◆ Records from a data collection
────────
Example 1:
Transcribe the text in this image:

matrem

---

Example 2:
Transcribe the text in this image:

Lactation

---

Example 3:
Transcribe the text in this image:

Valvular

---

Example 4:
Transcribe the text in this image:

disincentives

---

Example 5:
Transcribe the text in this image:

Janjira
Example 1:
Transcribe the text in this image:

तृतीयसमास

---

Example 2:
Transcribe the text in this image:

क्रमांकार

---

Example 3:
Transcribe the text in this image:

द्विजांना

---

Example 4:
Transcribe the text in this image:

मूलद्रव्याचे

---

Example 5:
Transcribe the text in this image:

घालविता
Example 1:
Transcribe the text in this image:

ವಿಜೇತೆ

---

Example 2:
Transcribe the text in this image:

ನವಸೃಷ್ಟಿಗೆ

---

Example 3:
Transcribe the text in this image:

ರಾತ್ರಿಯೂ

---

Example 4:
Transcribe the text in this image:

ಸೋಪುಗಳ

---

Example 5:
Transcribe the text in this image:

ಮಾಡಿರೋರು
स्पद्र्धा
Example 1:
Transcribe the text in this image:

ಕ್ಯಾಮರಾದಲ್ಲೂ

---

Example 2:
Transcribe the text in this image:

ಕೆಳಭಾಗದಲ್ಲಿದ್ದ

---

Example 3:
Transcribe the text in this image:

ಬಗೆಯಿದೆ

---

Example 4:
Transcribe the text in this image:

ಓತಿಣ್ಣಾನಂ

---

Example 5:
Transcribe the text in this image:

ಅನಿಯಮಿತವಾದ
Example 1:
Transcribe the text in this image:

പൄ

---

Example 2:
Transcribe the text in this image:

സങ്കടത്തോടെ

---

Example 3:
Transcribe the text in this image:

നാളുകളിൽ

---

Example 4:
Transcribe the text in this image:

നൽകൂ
────────
◆ EXERCISE OBJECTIVE
Give the data back in full, exactly as written.

◆ TASK SOLUTION
Example 1:
Transcribe the text in this image:

matrem

---

Example 2:
Transcribe the text in this image:

Lactation

---

Example 3:
Transcribe the text in this image:

Valvular

---

Example 4:
Transcribe the text in this image:

disincentives

---

Example 5:
Transcribe the text in this image:

Janjira
Example 1:
Transcribe the text in this image:

तृतीयसमास

---

Example 2:
Transcribe the text in this image:

क्रमांकार

---

Example 3:
Transcribe the text in this image:

द्विजांना

---

Example 4:
Transcribe the text in this image:

मूलद्रव्याचे

---

Example 5:
Transcribe the text in this image:

घालविता
Example 1:
Transcribe the text in this image:

ವಿಜೇತೆ

---

Example 2:
Transcribe the text in this image:

ನವಸೃಷ್ಟಿಗೆ

---

Example 3:
Transcribe the text in this image:

ರಾತ್ರಿಯೂ

---

Example 4:
Transcribe the text in this image:

ಸೋಪುಗಳ

---

Example 5:
Transcribe the text in this image:

ಮಾಡಿರೋರು
स्पद्र्धा
Example 1:
Transcribe the text in this image:

ಕ್ಯಾಮರಾದಲ್ಲೂ

---

Example 2:
Transcribe the text in this image:

ಕೆಳಭಾಗದಲ್ಲಿದ್ದ

---

Example 3:
Transcribe the text in this image:

ಬಗೆಯಿದೆ

---

Example 4:
Transcribe the text in this image:

ಓತಿಣ್ಣಾನಂ

---

Example 5:
Transcribe the text in this image:

ಅನಿಯಮಿತವಾದ
Example 1:
Transcribe the text in this image:

പൄ

---

Example 2:
Transcribe the text in this image:

സങ്കടത്തോടെ

---

Example 3:
Transcribe the text in this image:

നാളുകളിൽ

---

Example 4:
Transcribe the text in this image:

നൽകൂ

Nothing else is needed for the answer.